Given data -
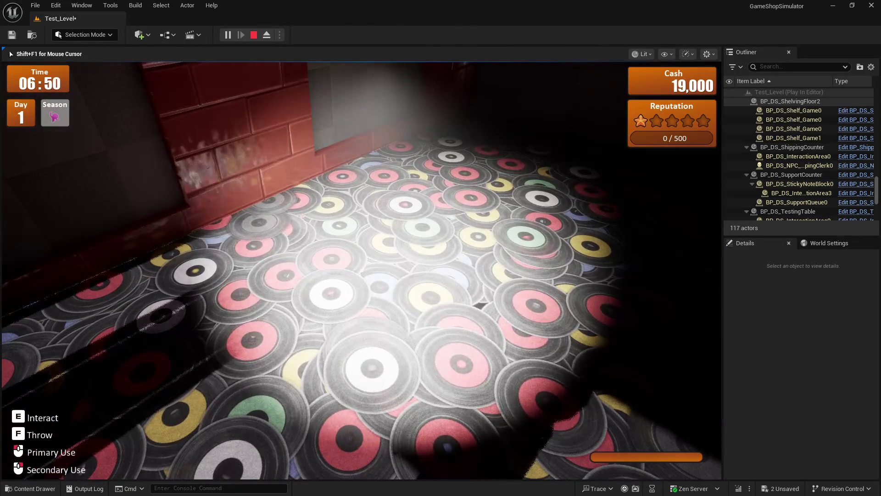
pyautogui.press('v')
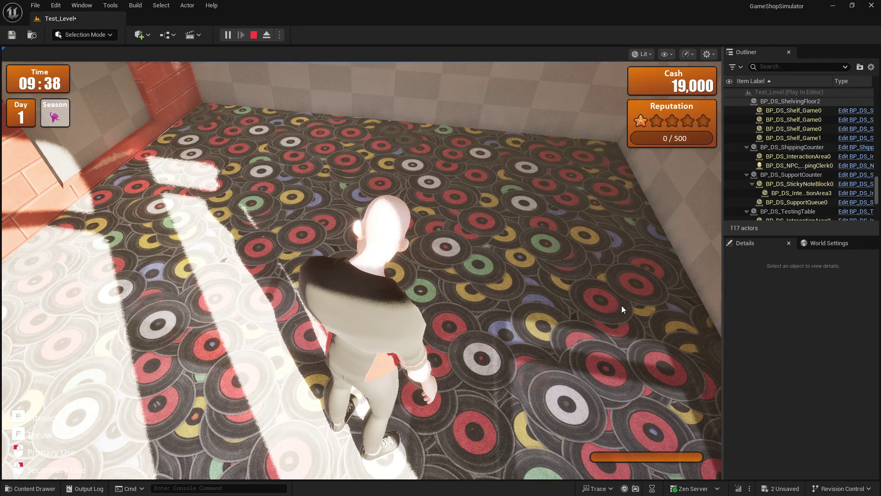
# Walk the character over the carpet toggling first- and third-person views, then stop Play.
pyautogui.click(611, 304)
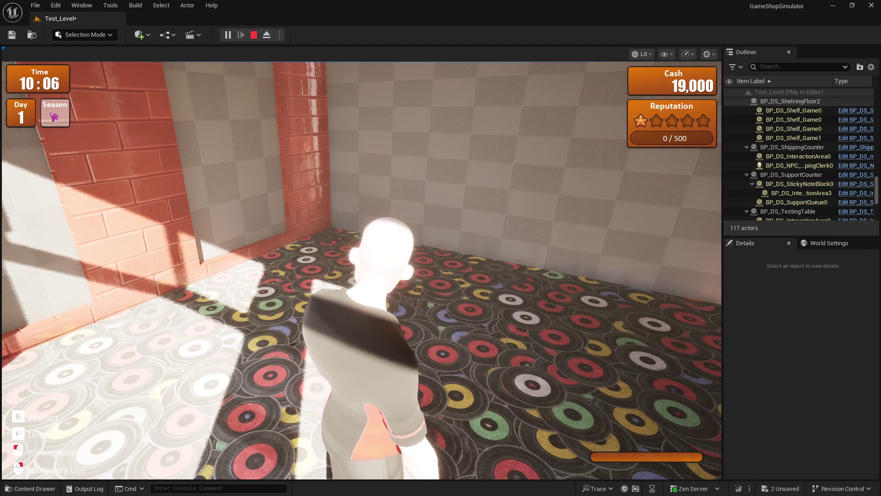
pyautogui.click(643, 276)
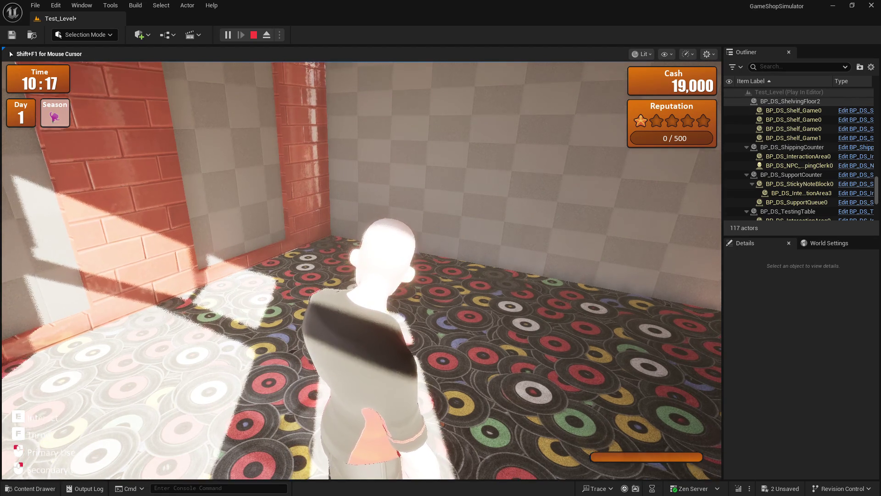
pyautogui.press('w')
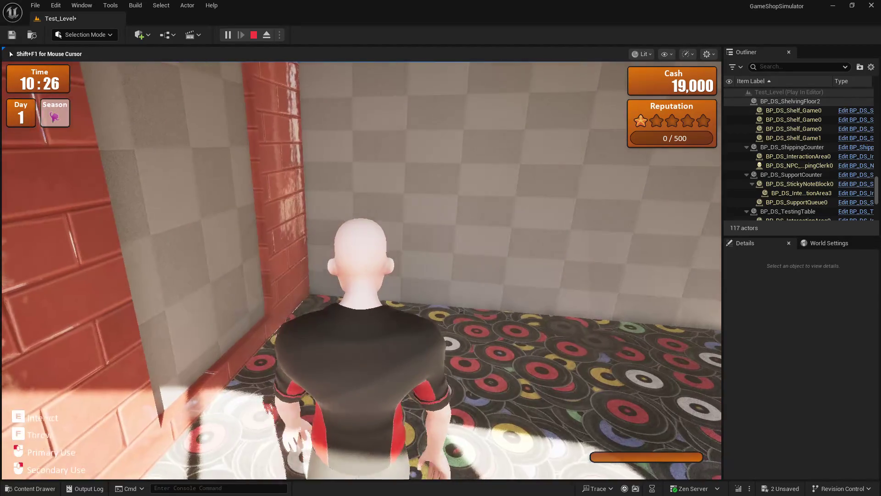
pyautogui.press('w')
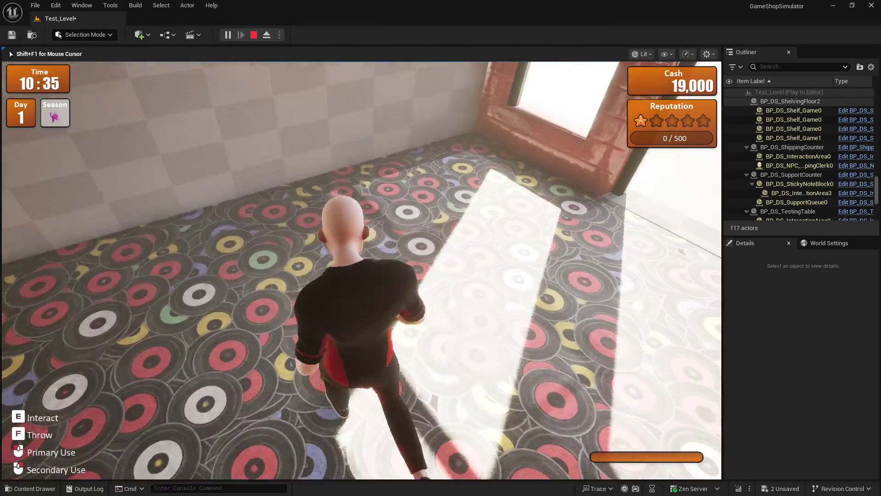
pyautogui.press('v')
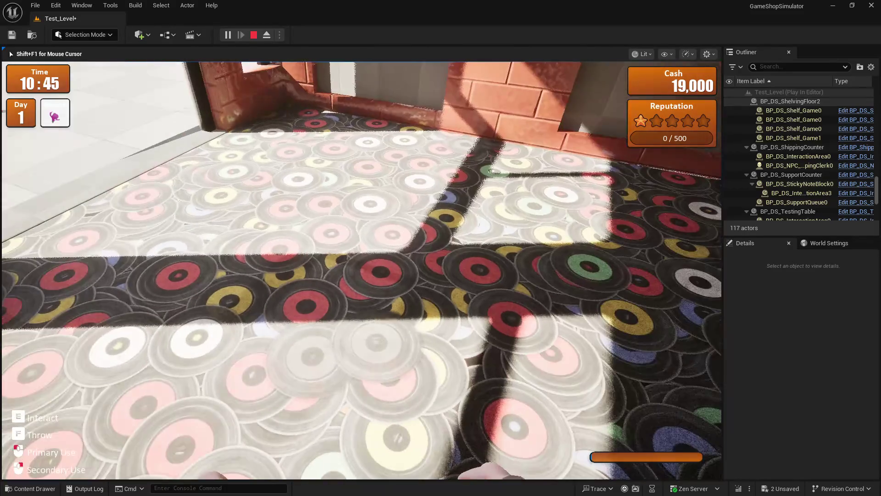
pyautogui.press('w')
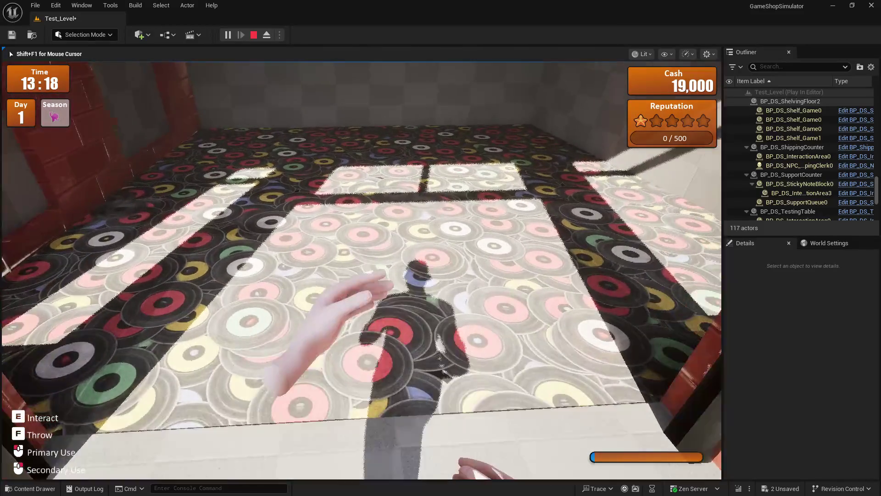
pyautogui.press('v')
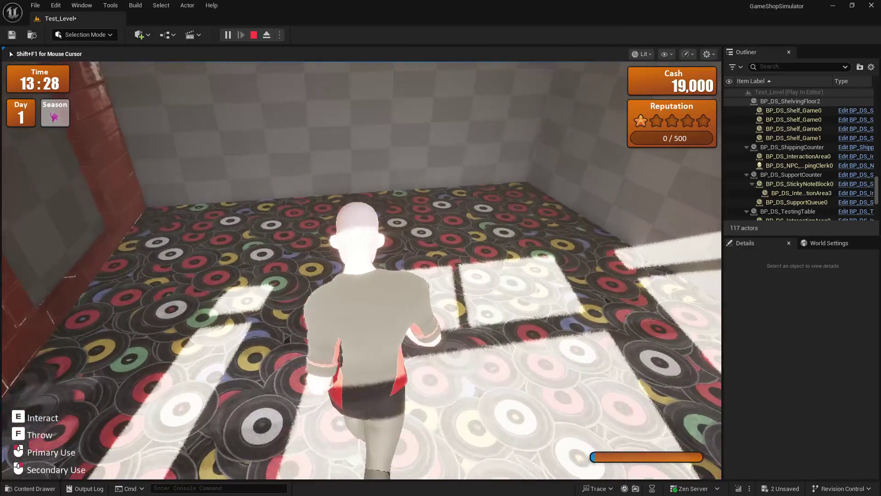
pyautogui.press('Escape')
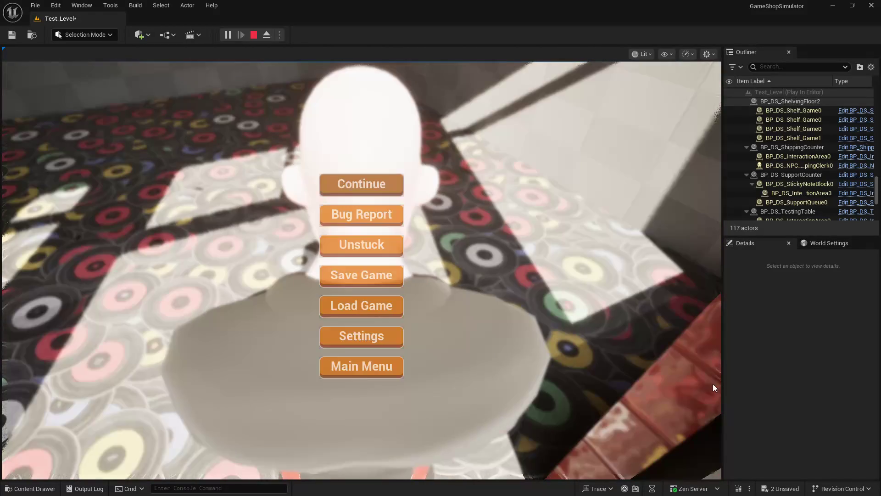
pyautogui.press('Escape')
pyautogui.press('Escape')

Task brief - Write out each line above that contains the word "click".

Response -
pyautogui.click(611, 304)
pyautogui.click(643, 276)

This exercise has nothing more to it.